(DATA FOR PROCESSING):
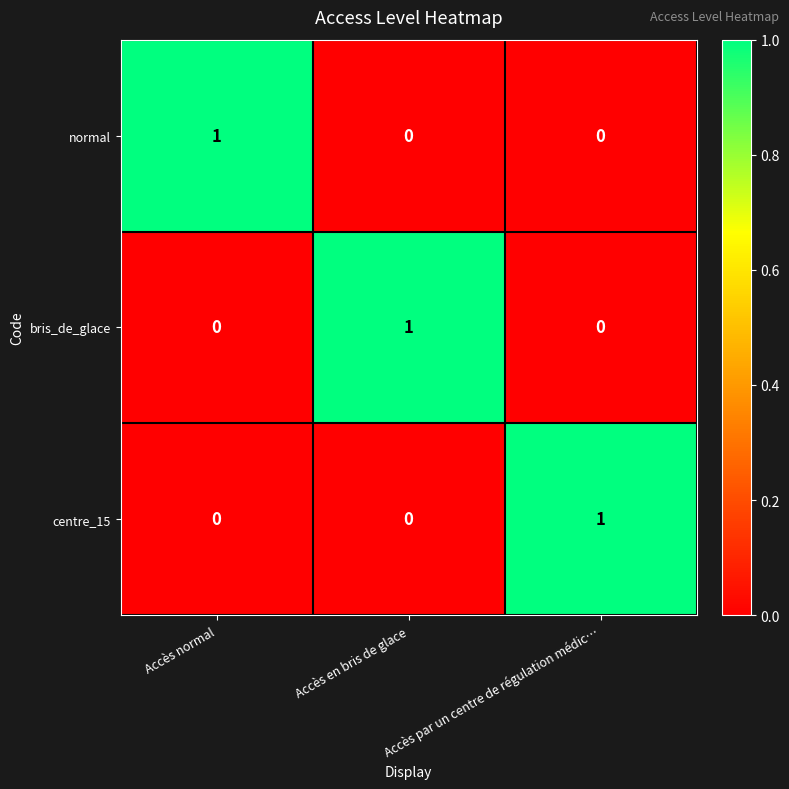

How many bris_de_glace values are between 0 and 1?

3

...

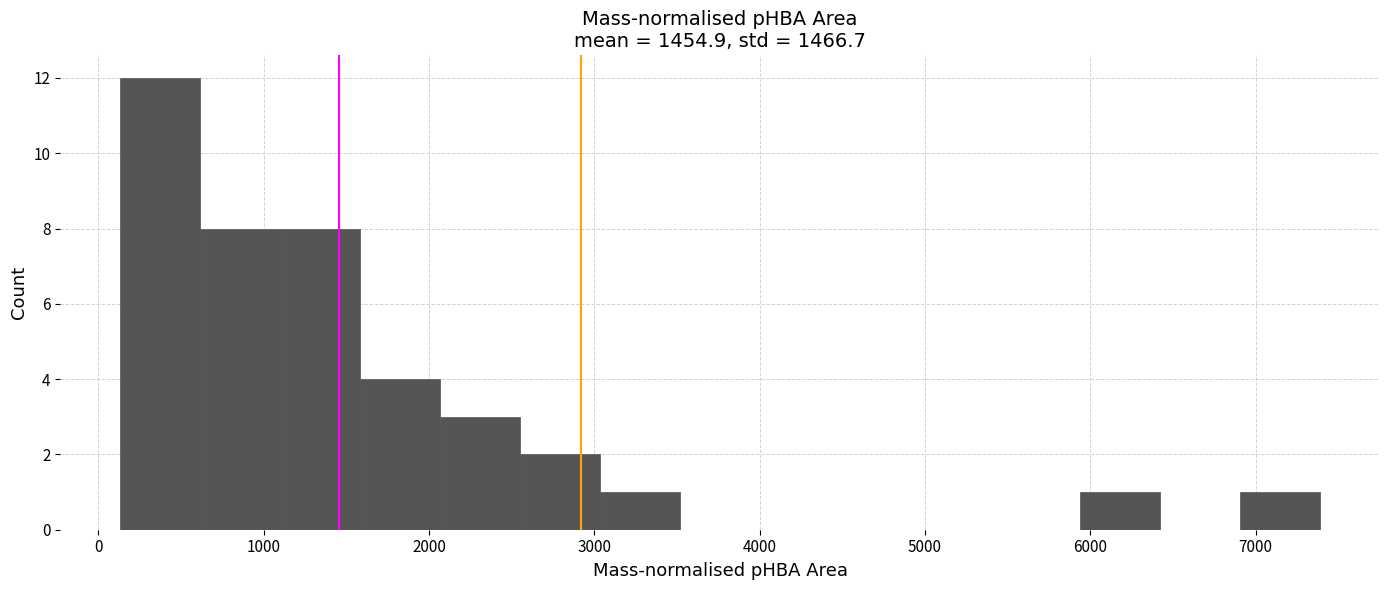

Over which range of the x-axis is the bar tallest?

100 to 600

---

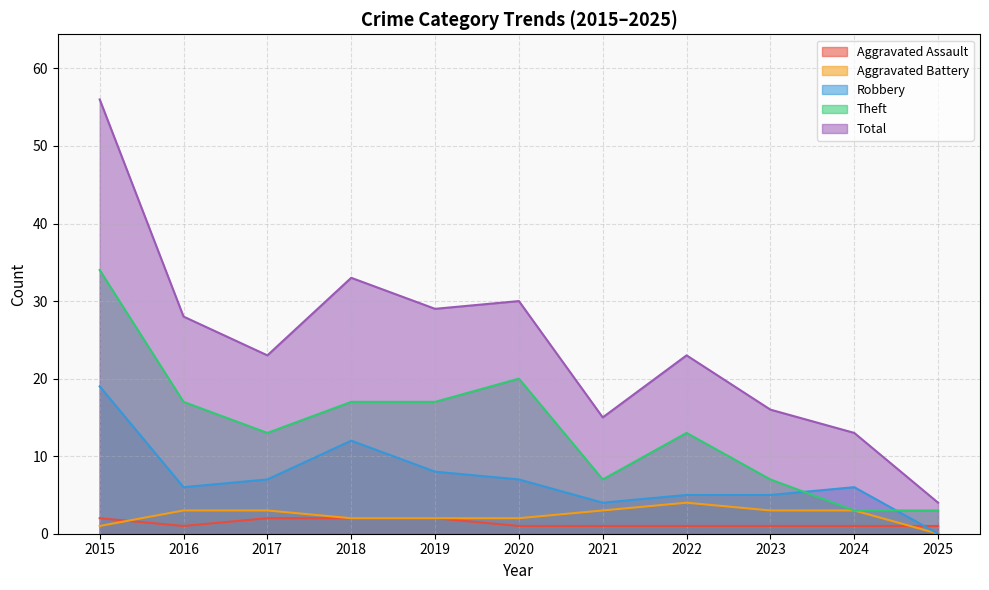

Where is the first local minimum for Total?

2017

(TASK PROMPT):
Pull out every line of the records that contains the string "which". Case counts.

(YOUR SOLUTION):
Over which range of the x-axis is the bar tallest?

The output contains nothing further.